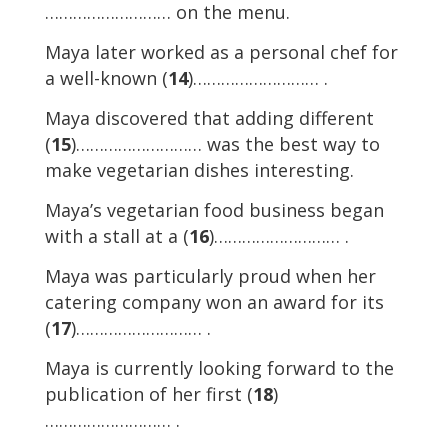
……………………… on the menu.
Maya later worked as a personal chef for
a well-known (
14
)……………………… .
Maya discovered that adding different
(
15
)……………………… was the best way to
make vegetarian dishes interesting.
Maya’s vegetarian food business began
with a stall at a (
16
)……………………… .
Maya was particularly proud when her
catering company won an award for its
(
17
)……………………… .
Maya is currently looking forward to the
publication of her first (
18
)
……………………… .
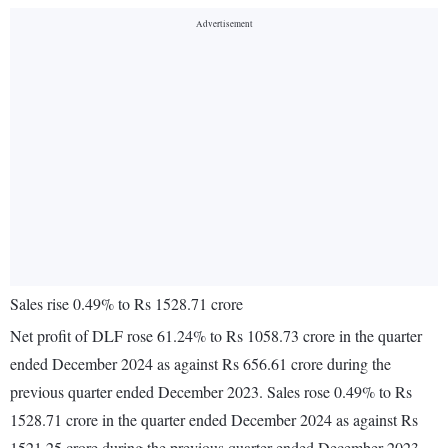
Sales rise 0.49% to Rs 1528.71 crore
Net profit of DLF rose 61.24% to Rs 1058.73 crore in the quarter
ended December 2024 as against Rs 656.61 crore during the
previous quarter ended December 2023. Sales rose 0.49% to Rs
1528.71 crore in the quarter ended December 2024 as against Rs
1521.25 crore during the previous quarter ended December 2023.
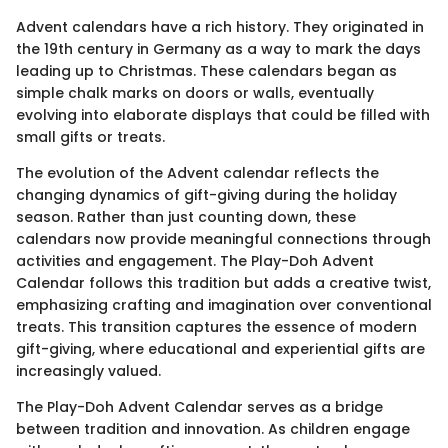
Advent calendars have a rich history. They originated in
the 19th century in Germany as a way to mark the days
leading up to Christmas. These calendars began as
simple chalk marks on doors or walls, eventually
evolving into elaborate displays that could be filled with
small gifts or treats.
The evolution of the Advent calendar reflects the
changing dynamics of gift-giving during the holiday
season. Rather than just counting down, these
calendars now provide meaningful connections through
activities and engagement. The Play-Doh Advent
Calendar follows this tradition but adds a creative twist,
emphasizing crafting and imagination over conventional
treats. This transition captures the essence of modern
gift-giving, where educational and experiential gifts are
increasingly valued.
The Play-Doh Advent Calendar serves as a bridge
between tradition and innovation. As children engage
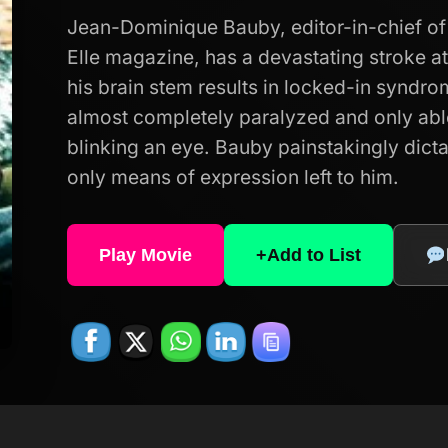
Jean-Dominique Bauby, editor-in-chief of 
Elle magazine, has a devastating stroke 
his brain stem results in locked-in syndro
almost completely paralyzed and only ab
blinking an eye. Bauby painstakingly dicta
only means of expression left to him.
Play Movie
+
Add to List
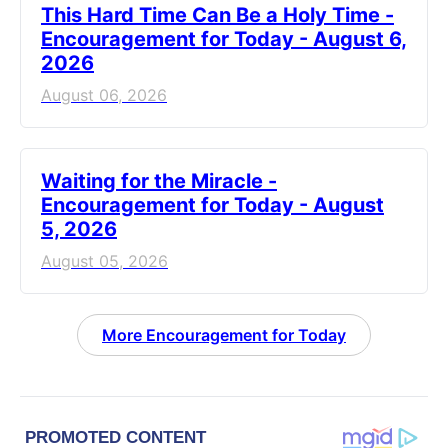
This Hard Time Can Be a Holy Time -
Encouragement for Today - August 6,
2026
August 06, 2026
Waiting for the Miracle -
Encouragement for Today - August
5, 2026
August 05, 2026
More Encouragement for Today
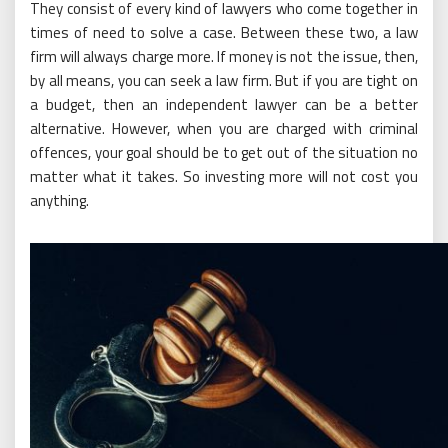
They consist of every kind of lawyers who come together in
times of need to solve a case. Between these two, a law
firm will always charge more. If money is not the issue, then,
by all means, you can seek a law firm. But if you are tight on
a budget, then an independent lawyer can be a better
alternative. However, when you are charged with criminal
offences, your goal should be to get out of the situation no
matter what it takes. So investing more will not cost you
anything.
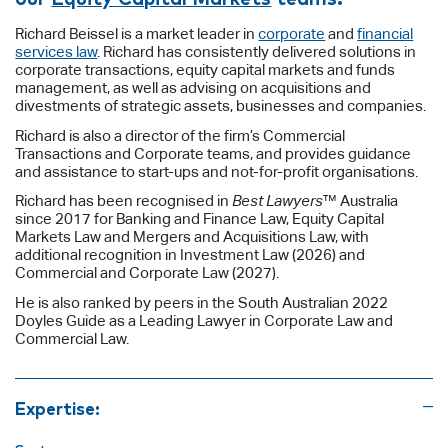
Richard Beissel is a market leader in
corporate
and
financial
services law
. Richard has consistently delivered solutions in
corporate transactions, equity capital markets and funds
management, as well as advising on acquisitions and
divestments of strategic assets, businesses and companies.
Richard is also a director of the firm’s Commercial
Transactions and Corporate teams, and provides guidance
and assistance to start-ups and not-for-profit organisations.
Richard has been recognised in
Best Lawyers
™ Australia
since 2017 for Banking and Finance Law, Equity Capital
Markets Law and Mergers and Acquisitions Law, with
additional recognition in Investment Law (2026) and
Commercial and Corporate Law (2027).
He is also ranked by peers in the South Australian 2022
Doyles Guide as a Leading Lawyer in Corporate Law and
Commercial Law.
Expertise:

--

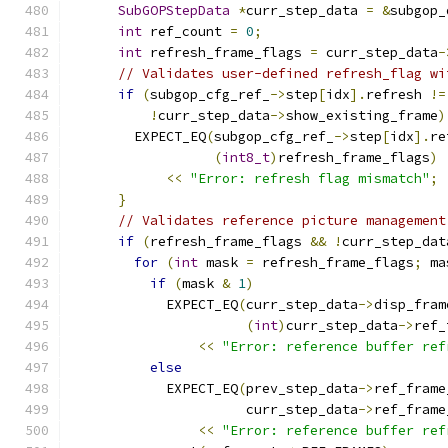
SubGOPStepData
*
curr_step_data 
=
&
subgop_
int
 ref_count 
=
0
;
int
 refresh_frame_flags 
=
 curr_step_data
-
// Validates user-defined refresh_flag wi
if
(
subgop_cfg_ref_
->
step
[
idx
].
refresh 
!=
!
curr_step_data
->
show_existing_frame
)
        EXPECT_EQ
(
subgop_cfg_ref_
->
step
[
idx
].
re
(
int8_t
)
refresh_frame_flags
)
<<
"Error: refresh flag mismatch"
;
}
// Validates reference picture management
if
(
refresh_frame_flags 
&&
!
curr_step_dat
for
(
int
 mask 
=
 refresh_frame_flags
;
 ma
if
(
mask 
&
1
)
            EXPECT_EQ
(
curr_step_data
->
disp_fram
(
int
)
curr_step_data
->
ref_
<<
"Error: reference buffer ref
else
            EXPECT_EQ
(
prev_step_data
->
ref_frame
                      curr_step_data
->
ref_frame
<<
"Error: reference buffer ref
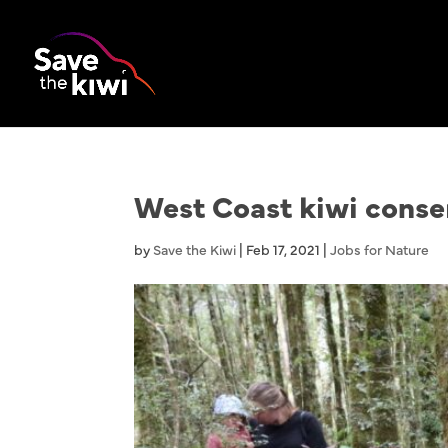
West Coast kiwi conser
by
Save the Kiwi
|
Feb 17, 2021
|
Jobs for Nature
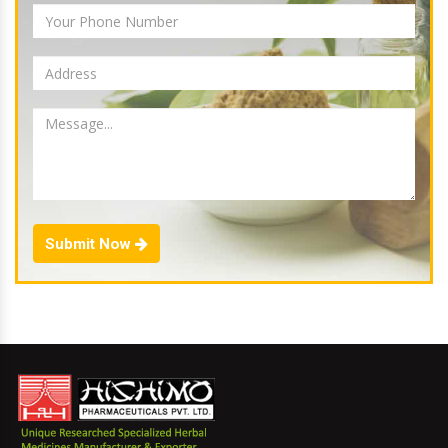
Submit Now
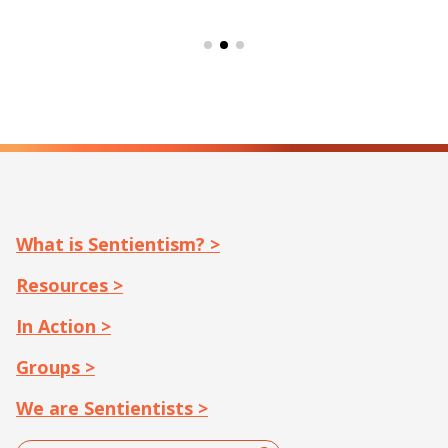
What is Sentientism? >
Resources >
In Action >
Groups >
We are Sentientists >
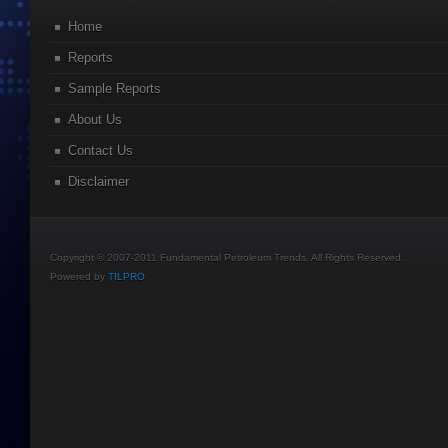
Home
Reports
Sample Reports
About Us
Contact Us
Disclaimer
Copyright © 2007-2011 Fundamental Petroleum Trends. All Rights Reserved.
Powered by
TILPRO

--

#### THE TASK:
Format the lines from the one containing "Sales rise 0.49% to Rs 1528.71 crore" through the one containing "previous quarter ended December 2023. Sales" as a Markdown table with two columns, Number and Line, giving each line its number in sequence and leaving out any blank lines.

#### WRITTEN SOLUTION:
| Number | Line |
|---|---|
| 1 | Sales rise 0.49% to Rs 1528.71 crore |
| 2 | Net profit of DLF rose 61.24% to Rs 1058.73 crore in the quarter |
| 3 | ended December 2024 as against Rs 656.61 crore during the |
| 4 | previous quarter ended December 2023. Sales rose 0.49% to Rs |